Special topics in the discipline, designed primarily for juniors. Students may enroll in 395 Special Topics multiple times, as long as the topics differ.

This course explores in depth the financial concepts used by the Accounting profession for partnerships, business combinations and consolidated financial statements, bankruptcy, liquidation and reorganization, and estates and trusts.

This course studies and analyzes current accounting thought as reflected in leading professional and accounting research reports.

Advanced level cost accounting with emphasis on integration of managerial aspects of accounting internal record-keeping, business and managerial functions of decision making, planning, and control. A consideration of quantitative and behavioral aspects.

An introductory course covering both the concepts and procedures that the auditor must know and follow. The course attempts to give students a comprehensive, one semester review of the auditing field, with an emphasis on the auditing procedures and techniques needed to audit financial statements as well as to provide basic preparation for the CPA exam.

This course provides an opportunity for accounting majors to learn, study, and apply computerized accounting methods. It is designed to introduce students to accounting systems and covers an introduction to the analysis and development of accounting information systems for businesses by giving a systems perspective on some traditional accounting topics. The course provides hands-on experience with an accounting program(s). Students are encouraged to develop individual modules to specific business needs. Computer lab required.

The course studies how accounting is practiced in different countries around the world, and students will learn to compare the differences in financial reporting, taxation and other accounting practices that exist across countries.

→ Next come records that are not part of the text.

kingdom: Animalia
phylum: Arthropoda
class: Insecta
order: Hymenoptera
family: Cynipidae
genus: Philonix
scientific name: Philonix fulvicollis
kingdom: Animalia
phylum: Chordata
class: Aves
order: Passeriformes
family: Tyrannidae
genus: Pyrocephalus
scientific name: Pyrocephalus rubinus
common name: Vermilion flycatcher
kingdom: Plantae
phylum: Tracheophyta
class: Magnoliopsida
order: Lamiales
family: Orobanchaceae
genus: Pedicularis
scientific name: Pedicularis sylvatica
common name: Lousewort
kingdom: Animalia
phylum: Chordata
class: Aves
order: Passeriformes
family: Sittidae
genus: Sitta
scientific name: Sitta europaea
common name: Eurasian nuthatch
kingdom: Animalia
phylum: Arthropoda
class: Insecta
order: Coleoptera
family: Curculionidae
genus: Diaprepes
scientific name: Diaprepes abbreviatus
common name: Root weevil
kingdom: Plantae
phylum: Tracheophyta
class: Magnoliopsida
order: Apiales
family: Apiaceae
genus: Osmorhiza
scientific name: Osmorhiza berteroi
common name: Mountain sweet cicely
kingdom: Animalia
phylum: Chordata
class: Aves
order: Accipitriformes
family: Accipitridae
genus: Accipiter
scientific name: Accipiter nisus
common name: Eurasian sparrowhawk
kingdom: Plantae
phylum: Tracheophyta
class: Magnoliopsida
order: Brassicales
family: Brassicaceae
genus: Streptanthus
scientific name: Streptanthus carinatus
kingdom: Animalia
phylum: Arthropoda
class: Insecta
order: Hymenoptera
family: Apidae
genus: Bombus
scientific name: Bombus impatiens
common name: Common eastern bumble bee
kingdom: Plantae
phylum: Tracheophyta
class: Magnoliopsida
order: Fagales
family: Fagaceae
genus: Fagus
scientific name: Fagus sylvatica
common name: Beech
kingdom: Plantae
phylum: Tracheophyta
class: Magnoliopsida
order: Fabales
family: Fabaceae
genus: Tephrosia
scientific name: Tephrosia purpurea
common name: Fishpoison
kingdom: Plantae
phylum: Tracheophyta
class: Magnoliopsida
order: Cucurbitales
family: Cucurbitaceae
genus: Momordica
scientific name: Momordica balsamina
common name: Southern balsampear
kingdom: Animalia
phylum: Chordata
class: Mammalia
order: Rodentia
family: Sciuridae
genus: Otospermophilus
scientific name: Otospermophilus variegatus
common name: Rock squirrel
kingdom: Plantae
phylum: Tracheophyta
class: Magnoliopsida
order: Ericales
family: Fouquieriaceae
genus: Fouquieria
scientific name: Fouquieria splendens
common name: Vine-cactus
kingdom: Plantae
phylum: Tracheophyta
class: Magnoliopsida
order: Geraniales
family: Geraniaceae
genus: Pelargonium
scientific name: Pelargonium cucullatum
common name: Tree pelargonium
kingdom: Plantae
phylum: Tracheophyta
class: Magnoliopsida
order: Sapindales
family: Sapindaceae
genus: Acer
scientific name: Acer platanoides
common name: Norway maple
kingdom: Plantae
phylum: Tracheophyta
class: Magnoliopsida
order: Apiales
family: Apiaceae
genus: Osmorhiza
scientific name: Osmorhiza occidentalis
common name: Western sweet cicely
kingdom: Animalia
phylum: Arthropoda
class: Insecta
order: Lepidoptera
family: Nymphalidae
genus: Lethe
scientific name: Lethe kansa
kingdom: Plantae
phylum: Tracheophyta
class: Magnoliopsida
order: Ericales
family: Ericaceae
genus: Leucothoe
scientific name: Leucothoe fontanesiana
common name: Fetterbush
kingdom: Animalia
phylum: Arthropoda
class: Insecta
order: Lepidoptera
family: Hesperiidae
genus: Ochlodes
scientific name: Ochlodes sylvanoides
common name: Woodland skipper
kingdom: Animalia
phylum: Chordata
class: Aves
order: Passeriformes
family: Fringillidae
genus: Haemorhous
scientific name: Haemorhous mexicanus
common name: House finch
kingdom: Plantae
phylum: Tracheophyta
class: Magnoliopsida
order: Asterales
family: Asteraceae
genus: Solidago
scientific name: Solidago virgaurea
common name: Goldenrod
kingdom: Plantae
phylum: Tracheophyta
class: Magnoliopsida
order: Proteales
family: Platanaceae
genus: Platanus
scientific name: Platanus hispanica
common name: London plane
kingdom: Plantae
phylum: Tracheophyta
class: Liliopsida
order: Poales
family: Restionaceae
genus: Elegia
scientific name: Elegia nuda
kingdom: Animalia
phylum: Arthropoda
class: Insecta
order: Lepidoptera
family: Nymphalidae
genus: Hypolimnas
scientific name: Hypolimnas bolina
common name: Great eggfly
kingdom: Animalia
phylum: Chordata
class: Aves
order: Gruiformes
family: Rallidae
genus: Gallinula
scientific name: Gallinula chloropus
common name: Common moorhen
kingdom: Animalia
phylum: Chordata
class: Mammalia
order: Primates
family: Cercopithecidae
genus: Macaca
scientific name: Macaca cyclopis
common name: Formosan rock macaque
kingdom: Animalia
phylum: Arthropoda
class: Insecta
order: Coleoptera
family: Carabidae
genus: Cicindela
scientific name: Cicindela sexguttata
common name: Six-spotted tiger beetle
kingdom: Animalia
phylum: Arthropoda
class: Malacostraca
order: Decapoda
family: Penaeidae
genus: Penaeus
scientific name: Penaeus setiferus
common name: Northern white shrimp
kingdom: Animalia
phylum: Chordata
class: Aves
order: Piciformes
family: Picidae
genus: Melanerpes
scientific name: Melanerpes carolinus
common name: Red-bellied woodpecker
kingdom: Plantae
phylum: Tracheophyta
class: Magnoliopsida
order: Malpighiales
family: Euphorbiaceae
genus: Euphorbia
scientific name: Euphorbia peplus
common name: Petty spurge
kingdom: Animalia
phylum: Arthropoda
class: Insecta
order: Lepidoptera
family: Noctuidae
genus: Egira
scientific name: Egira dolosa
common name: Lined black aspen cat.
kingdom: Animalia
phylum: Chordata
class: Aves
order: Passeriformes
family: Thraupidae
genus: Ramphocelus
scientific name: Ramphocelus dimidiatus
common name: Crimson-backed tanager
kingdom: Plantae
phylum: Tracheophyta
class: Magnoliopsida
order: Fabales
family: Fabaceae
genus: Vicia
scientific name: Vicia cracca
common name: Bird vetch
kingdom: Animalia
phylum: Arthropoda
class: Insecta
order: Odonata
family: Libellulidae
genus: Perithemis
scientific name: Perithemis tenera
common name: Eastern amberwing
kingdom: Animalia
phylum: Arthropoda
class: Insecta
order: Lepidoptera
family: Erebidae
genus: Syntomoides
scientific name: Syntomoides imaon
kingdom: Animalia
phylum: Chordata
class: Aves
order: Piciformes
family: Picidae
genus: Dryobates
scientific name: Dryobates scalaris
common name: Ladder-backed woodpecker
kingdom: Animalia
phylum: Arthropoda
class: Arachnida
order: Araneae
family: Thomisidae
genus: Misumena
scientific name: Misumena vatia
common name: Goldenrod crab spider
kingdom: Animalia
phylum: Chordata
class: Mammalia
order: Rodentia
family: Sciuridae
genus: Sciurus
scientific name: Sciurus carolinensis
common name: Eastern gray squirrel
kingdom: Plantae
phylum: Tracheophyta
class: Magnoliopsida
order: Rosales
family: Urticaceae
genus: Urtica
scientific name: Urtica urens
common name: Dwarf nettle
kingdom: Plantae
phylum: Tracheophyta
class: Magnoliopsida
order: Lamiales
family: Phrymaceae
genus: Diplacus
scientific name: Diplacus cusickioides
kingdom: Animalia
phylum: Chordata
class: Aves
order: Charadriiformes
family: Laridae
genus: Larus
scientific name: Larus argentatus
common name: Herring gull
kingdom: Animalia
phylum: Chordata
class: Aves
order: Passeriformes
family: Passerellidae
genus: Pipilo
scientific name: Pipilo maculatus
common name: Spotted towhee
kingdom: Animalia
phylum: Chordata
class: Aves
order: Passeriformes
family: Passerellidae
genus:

As business becomes more global, an understanding of these differences and efforts to harmonize differing accounting standards grow in importance. The course deals with both cultural issues and accounting issues having the greatest differences between nations.

Special topics in the discipline, designed primarily for seniors who are majors or minors. Students may enroll in 495 Special Topics multiple times, as long as the topics differ.

Intensive supervised study and research on topics of the student's selection.